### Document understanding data
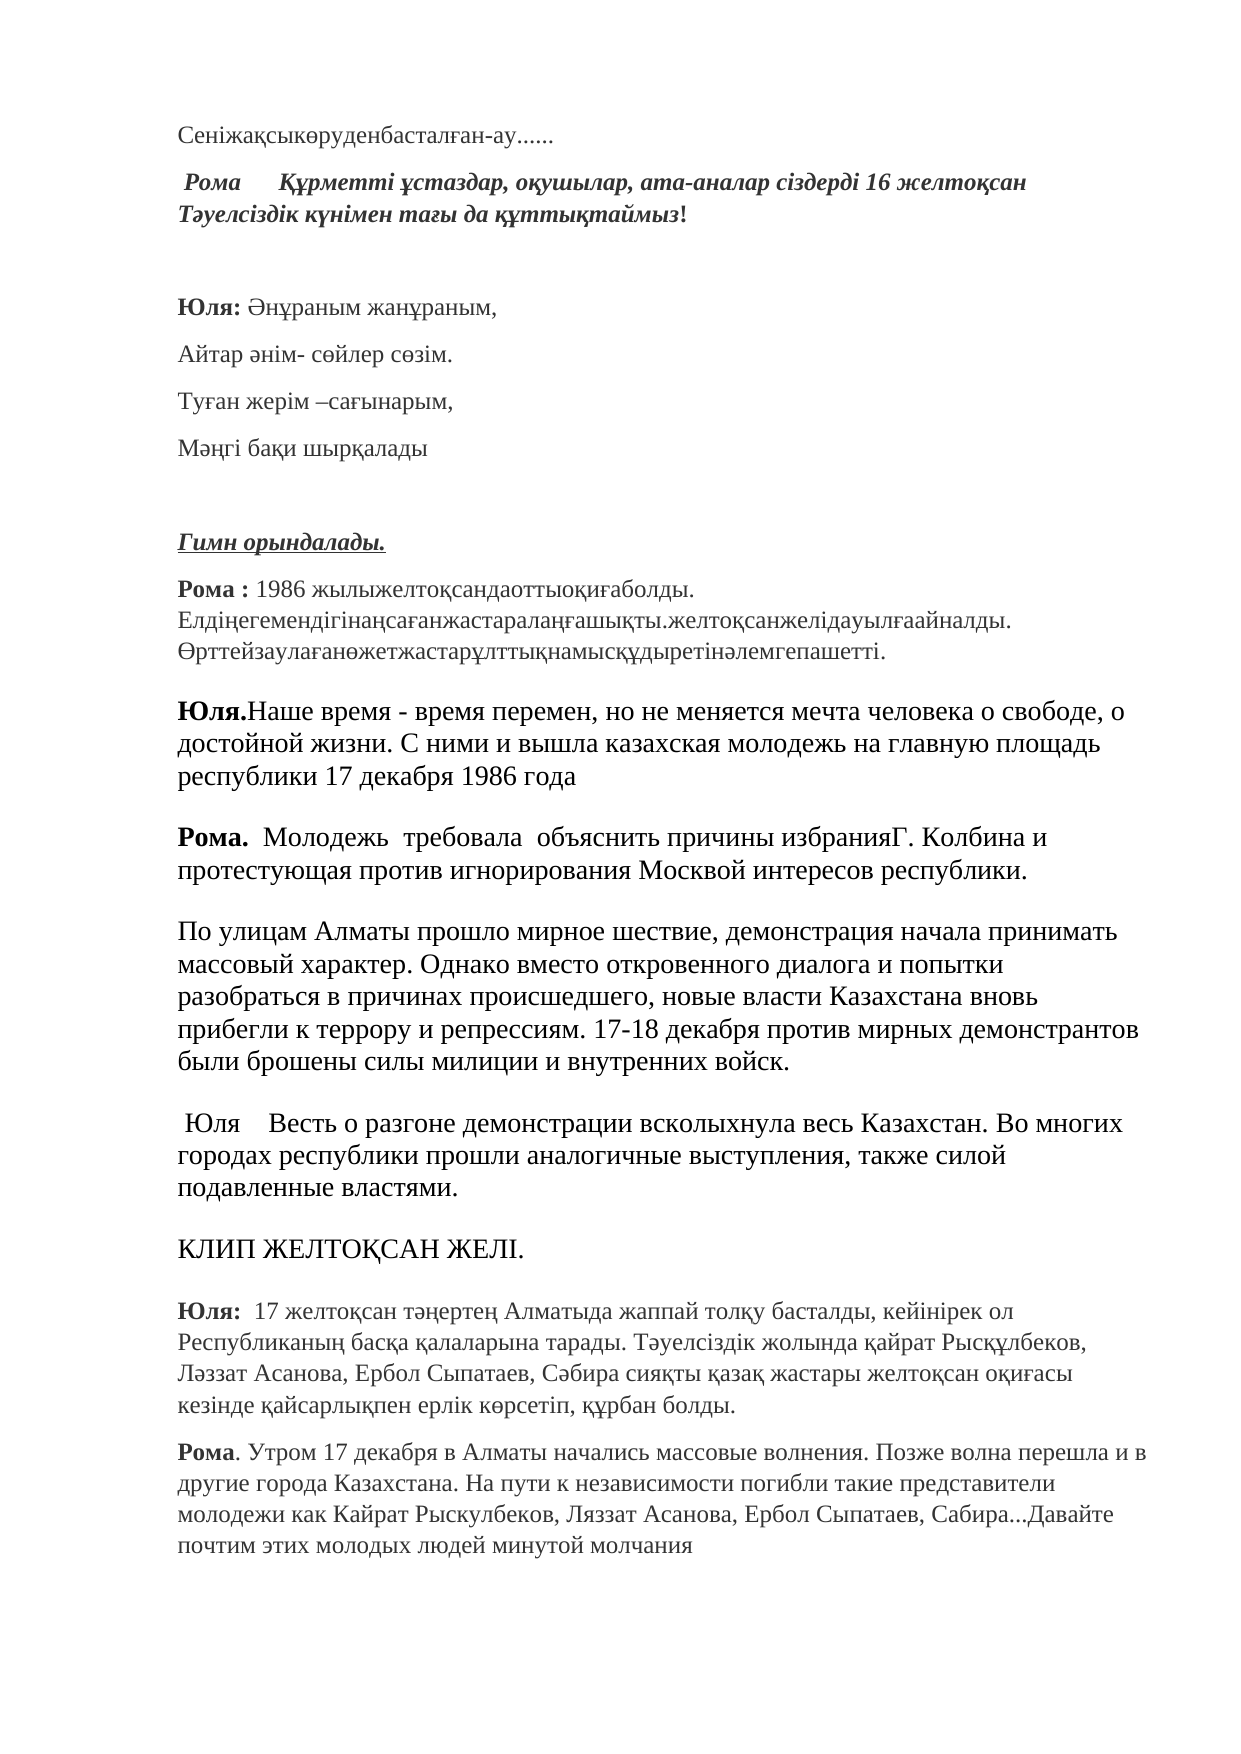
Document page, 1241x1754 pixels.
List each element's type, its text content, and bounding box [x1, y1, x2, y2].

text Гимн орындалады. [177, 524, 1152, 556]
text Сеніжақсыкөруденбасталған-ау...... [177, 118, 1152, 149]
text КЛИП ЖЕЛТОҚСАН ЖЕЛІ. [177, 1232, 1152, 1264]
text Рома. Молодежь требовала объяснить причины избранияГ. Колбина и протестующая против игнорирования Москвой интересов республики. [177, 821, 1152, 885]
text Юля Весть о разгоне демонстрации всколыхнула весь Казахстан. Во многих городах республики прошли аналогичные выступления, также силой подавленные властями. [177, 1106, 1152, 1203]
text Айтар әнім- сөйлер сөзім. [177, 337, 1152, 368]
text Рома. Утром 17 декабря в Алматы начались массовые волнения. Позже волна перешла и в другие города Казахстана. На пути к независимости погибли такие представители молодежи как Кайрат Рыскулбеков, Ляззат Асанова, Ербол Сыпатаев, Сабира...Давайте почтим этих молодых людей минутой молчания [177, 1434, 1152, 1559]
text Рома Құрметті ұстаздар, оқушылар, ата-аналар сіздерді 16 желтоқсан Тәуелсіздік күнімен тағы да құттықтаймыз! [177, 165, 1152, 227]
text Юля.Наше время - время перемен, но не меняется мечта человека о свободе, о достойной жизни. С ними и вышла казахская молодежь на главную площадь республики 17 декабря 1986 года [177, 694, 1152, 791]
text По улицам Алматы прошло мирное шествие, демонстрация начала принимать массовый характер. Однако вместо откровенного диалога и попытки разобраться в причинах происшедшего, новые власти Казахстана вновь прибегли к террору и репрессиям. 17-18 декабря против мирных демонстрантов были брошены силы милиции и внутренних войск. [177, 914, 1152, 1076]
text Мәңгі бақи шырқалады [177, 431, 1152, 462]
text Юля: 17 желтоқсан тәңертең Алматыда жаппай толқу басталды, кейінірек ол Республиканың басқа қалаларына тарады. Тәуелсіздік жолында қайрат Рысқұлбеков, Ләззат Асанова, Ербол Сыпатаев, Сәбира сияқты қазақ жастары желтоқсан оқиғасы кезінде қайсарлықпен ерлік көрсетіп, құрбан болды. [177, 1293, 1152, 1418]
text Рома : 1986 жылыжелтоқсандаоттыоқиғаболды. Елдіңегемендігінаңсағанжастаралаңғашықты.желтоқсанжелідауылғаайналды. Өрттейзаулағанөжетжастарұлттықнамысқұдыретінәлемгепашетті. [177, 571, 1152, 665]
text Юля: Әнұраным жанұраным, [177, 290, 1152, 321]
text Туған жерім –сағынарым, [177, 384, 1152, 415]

### What to do
Only lines with the word "Тәуелсіздік" go in the answer. Take them all from the entries above.

### Your solution
text Рома Құрметті ұстаздар, оқушылар, ата-аналар сіздерді 16 желтоқсан Тәуелсіздік күнімен тағы да құттықтаймыз! [177, 165, 1152, 227]
text Юля: 17 желтоқсан тәңертең Алматыда жаппай толқу басталды, кейінірек ол Республиканың басқа қалаларына тарады. Тәуелсіздік жолында қайрат Рысқұлбеков, Ләззат Асанова, Ербол Сыпатаев, Сәбира сияқты қазақ жастары желтоқсан оқиғасы кезінде қайсарлықпен ерлік көрсетіп, құрбан болды. [177, 1293, 1152, 1418]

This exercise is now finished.